A Jindalee Operational Radar Network transmitter site at sunset, Harts Range, Alice Springs. Photo: Leading Aircraftwoman Sonja Canty

Dr Fabrizio still remembers his first assignment with JORN.

“It was still the early days of JORN and the operational radar system was in Alice Springs,” he said.

“My task was to look at Fast Fourier Transform (FFT) algorithms used to detect targets and to calculate their range and velocity in the over-the-horizon radar data.

“I identified, researched and tested a faster and more flexible FFT technique, which provided operational benefits and then became a part of the JORN system.”

He said it was fantastic to be a part of a unique, cutting-edge, world-leading system.

“It was a watershed moment to discover my university training could be applied to a large-scale, sophisticated radar system to enhance its capability,” he said.

“It was my first tangible contribution to our Defence capability.”

An aerial view of a Jindalee Operational Radar Network transmitter site at Harts Range, Alice Springs. Photo: Leading Aircraftwoman Sonja Canty.

DST quickly realised Dr Fabrizio’s potential and he was sent back to university get his PhD and study adaptive signal processing for over-the-horizon radar.

“The ionosphere is a turbulent ionised gas – it isn’t a perfect mirror for high frequency signals,” he said.

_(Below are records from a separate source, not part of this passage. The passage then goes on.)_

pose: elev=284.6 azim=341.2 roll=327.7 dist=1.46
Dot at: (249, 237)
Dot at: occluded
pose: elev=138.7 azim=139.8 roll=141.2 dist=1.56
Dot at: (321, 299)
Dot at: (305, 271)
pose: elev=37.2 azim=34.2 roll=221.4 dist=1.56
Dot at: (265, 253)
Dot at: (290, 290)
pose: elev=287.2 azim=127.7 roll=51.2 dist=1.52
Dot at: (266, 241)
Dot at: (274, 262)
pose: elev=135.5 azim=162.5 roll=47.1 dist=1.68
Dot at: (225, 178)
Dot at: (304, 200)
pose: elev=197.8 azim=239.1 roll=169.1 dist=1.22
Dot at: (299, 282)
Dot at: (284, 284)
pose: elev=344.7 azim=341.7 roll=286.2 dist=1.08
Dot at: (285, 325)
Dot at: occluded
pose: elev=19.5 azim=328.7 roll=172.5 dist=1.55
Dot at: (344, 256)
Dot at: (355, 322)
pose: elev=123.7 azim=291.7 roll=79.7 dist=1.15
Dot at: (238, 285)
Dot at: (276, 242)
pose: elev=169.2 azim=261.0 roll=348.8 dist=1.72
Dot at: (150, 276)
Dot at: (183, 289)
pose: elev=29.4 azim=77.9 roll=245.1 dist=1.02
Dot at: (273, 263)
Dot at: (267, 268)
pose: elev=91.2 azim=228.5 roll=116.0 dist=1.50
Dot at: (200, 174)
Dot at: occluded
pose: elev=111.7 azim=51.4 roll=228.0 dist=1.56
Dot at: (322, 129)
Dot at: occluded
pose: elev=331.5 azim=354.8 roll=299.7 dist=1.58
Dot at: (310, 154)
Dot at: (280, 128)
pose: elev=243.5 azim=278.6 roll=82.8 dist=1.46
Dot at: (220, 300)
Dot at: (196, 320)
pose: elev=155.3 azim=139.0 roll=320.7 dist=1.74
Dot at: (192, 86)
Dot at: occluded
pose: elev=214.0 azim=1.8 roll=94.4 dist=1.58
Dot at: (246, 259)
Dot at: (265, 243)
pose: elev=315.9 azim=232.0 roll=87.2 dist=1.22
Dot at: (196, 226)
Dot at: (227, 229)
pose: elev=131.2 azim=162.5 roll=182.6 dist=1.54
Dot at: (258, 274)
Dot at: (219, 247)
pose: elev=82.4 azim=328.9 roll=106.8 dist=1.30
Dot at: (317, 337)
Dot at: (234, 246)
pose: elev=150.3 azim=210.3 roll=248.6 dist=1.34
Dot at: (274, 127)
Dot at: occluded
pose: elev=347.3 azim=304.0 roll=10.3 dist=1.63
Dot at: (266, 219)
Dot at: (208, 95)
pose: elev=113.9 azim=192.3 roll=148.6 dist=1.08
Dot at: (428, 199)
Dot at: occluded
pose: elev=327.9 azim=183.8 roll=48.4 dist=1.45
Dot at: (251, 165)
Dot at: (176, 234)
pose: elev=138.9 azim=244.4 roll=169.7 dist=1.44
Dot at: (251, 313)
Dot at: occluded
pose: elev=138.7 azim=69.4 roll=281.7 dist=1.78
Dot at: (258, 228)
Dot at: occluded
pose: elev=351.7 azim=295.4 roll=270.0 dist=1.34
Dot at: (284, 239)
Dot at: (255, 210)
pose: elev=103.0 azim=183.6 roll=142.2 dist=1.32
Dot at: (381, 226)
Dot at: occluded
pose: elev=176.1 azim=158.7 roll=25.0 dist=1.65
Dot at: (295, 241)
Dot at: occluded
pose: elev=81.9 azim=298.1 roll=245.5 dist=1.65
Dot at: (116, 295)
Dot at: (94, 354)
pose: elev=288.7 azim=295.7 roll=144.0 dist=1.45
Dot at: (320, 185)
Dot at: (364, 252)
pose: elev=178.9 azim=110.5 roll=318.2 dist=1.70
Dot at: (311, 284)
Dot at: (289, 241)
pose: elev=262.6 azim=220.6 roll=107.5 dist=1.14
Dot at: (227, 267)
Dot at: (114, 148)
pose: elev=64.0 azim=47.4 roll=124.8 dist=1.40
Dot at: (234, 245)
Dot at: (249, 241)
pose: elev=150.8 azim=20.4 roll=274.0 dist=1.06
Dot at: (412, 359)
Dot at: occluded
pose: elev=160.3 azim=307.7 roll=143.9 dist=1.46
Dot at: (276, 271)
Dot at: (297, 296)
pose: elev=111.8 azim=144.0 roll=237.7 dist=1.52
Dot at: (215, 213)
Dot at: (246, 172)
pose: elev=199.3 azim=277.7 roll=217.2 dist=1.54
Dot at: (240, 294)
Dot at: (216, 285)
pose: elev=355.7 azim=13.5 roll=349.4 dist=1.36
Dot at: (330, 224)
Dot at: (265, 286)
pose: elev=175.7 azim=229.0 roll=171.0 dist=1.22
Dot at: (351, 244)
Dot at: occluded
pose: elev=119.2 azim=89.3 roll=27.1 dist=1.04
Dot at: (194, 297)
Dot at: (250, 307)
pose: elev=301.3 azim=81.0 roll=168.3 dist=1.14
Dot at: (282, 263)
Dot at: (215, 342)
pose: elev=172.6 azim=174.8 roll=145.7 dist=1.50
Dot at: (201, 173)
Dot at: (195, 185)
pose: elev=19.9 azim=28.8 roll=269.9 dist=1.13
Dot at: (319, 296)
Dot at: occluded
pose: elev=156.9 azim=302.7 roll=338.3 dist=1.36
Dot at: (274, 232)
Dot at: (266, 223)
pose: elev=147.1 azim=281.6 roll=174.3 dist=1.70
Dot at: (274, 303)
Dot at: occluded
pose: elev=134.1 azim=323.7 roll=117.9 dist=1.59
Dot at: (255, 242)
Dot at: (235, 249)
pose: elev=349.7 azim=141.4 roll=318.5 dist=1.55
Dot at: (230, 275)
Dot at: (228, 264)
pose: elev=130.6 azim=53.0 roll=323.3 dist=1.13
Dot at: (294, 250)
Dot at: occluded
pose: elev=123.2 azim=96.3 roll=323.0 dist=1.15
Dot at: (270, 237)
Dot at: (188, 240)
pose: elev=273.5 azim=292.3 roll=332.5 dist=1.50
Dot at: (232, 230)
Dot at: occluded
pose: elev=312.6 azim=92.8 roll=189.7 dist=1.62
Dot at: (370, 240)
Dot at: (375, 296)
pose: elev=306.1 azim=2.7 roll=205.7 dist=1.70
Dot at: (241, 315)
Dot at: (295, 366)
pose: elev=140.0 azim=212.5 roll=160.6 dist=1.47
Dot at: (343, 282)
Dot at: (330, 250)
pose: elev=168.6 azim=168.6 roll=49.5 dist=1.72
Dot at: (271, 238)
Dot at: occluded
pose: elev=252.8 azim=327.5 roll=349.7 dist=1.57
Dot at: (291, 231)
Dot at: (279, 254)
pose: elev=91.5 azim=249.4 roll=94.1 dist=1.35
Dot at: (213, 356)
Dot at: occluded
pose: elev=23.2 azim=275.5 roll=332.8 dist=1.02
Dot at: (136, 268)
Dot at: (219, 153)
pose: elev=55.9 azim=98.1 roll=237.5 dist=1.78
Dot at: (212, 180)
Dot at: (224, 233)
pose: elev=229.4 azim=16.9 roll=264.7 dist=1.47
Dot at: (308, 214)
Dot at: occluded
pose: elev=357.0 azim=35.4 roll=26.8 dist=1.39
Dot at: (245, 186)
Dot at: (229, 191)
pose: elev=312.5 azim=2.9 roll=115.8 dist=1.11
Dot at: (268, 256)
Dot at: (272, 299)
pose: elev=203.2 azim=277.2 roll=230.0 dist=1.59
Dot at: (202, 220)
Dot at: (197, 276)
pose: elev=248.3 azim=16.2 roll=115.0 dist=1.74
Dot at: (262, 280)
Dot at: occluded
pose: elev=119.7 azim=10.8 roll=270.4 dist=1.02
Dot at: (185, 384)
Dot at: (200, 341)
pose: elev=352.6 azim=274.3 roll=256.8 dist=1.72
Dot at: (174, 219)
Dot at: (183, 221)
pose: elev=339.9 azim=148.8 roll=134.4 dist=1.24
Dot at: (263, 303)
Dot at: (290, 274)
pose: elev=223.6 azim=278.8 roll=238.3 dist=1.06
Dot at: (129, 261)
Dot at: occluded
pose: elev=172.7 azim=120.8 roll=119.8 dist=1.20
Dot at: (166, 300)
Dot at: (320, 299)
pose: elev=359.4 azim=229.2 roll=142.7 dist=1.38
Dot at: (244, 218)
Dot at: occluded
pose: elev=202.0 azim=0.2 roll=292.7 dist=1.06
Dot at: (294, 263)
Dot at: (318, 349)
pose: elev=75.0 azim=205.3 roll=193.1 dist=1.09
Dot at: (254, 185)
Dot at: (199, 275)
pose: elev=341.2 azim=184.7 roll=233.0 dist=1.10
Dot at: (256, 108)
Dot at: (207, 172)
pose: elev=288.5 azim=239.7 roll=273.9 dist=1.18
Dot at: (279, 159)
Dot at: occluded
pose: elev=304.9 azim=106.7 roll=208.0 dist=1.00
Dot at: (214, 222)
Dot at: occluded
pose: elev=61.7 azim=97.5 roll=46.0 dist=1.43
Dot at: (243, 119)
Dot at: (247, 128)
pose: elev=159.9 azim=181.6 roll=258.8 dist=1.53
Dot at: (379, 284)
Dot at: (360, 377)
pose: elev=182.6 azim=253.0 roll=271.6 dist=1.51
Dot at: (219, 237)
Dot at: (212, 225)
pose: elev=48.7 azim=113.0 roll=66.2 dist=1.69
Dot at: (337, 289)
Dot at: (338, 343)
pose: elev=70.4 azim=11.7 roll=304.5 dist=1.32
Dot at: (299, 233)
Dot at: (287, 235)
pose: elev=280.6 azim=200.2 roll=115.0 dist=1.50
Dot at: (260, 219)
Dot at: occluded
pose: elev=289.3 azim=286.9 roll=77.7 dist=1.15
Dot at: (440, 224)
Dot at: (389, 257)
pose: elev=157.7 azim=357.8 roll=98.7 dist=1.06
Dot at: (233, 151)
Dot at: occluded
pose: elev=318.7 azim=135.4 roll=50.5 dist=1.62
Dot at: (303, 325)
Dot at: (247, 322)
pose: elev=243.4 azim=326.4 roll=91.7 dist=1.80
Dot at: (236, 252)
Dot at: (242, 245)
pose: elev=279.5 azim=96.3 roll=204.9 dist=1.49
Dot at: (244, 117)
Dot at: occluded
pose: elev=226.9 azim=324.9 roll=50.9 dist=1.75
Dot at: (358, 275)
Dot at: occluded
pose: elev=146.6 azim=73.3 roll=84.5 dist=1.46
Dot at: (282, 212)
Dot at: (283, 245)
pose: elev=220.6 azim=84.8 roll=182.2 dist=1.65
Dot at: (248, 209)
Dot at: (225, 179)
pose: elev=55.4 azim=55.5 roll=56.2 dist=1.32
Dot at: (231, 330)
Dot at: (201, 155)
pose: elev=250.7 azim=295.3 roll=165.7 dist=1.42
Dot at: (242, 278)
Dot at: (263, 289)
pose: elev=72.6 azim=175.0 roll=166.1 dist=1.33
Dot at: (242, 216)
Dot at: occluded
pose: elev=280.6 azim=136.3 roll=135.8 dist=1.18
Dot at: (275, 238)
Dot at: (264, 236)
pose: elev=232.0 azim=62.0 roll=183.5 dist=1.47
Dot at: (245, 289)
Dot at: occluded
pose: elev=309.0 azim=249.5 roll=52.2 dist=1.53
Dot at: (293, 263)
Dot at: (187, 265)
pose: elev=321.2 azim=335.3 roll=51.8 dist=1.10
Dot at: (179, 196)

“Which means when radio waves are reflected, they are also distorted.

“I experimented with data to model the fine distortions, or the ‘crinkles’, imposed on radio waves by the ionosphere.

“This allowed me to validate why some signal-processing techniques didn’t perform in practice as we expected them to perform from textbook models.

“After my studies I used those models to develop robust adaptive signal processing algorithms to reject noise and interference to the radar more effectively.”

JORN continued to develop and expand its long-range detection capability to become a fully fledged network before it was handed to Air Force in 2003.

Dr Fabrizio said it was incredible to watch the best over-the-horizon radar network in the world mature.

“A critical part of my job as the network evolved was to spend more time in the JORN control room at RAAF Base Edinburgh,” he said.

“It’s a highly collegiate atmosphere and there’s also a sense of awe for the unique capabilities of the system.”

After spending close to 20 years studying and working on over-the-horizon radar, he decided to publish a book; High Frequency Over-the-Horizon Radar has become one of the main dedicated texts on the subject.